▸ TEXT SECTION:

== == ==

According to TransUnion Cibil, over the last six years, the share of women borrowers grew to about 28 per cent in September 2020 from 23 per cent in September 2014, in an indication of increasing inclusion of women in the country’s credit market.

There were 4.75 crore women borrowers by September last year, with a marked preference in demand for personal loans and consumer durable loans. Data from earlier years (2014, 2015 and 2016) shows that home loans were highest in demand for women consumers.

Data from CRIF Highmark also revealed that men outweigh women in terms of taking bank loans but surprisingly, the average home loan ticket size for women borrowers is higher than that for men.

“Size of home loans borrowed by women is 13 per cent higher than those borrowed by men,” it said. The average home loan ticket size for women was higher at ₹16.69 lakh (₹16.38 lakh as of December-end 2019) against ₹14.71 lakh (₹14.45 lakh) for men.

According to a survey by ANAROCK, real estate was the preferred investment asset for 62 per cent of the women while 54 per cent men chose it over the stock market, fixed deposits and gold

Insurance

Women also seem to have realised the importance of insurance, largely due to the Covid-19 pandemic but they continue to lag behind men.

Key findings by Max Life Insurance relating to urban Indian women’s financial protection revealed that urban Indian working women have become more financially resilient than men in the backdrop of the pandemic.

“While working women’s knowledge index (the degree to which they are aware about life insurance products) stood at 55 in comparison to 57 for working men, it improved by an impressive 11 points in comparison to last year,” said the survey, “Max Life India Protection Quotient 3.0,” which was done in partnership with Kantar.

Similarly, a survey conducted by Reliance General Insurance by Nielsen revealed that 57 per cent of the current women policies holders have purchased the policy in the last one year since the pandemic started.

However, only 43 per cent of women are involved in decision making for health insurance, but not on their own.

Further, 98 per cent of the women surveyed believe that there should be more women health centric add-ons in the health insurance such as menstruation/hormonal issues, PCOD treatment, mental illness related to postpartum syndrome and osteoporosis treatment.

Cryptocurrency

Even in terms of newer investment classes like cryptocurrencies, the participation of women is lower compared to men.

According to CoinDCX, women account for 20 per cent of its total customer base in 2021, slightly higher than 15 per cent last year.

According to Zebpay, about 10 per cent of investors on its platform are women. “The average ticket size for women investors was ₹3 lakh for the period of March to August 2020 which increased to ₹5.7 lakh from September to February, 2021,” it said.

== == ==

▸ ACTIVITY LIST:
**a)** From the passage on women's finances, copy word for word the part starting with "Further, 98 per" and going on through "cent last year.".
**b)** In the passage on women's finances, what share of investors on Zebpay's platform are women?

▸ STORED DATA:
== == ==

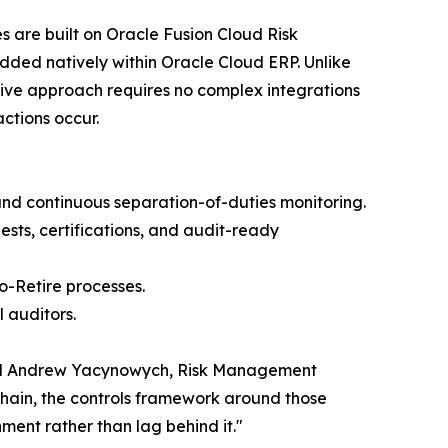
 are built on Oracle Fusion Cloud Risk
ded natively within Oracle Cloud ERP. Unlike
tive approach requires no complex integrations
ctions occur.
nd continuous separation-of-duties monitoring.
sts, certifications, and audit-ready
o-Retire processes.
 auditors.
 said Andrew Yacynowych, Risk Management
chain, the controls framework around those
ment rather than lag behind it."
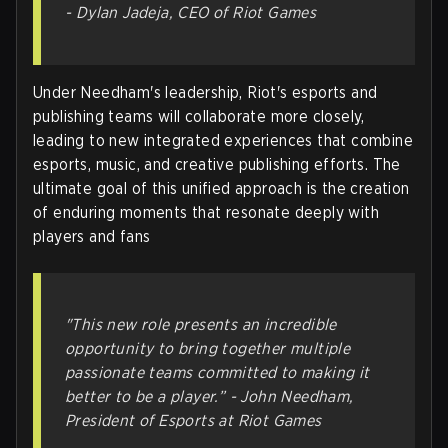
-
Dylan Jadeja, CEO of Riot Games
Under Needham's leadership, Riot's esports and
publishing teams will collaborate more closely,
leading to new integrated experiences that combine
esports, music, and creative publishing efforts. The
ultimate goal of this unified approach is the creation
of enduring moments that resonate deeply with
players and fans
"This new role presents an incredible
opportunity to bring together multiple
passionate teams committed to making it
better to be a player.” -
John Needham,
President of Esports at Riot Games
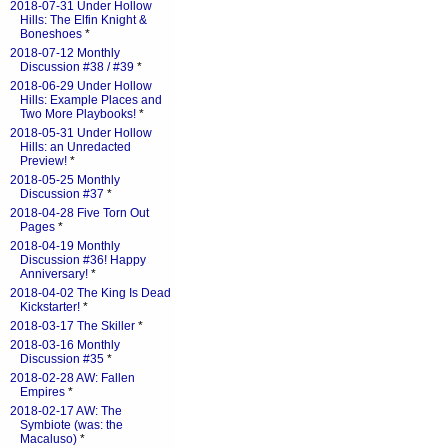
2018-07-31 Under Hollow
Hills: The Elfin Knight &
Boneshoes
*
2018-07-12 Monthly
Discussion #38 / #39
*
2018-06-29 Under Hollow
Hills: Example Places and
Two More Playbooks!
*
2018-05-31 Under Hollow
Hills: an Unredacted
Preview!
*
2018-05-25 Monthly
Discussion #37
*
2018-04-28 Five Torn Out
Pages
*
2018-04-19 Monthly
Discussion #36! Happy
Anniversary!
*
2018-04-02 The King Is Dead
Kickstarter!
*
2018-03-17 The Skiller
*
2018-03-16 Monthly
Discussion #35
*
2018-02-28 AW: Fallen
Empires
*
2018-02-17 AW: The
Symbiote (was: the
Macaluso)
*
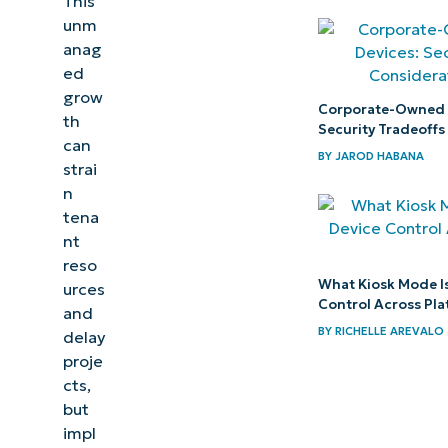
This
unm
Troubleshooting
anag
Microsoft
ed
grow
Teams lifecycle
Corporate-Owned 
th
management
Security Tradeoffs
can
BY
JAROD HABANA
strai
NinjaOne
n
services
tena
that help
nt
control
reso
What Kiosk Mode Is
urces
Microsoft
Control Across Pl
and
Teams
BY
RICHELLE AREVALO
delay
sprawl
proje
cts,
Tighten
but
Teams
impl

== == ==

▸ YOUR WRITTEN ANSWERS:
**a)**
Further, 98 per cent of the women surveyed believe that there should be more women health centric add-ons in the health insurance such as menstruation/hormonal issues, PCOD treatment, mental illness related to postpartum syndrome and osteoporosis treatment.

Cryptocurrency

Even in terms of newer investment classes like cryptocurrencies, the participation of women is lower compared to men.

According to CoinDCX, women account for 20 per cent of its total customer base in 2021, slightly higher than 15 per cent last year.

**b)** About 10 per cent.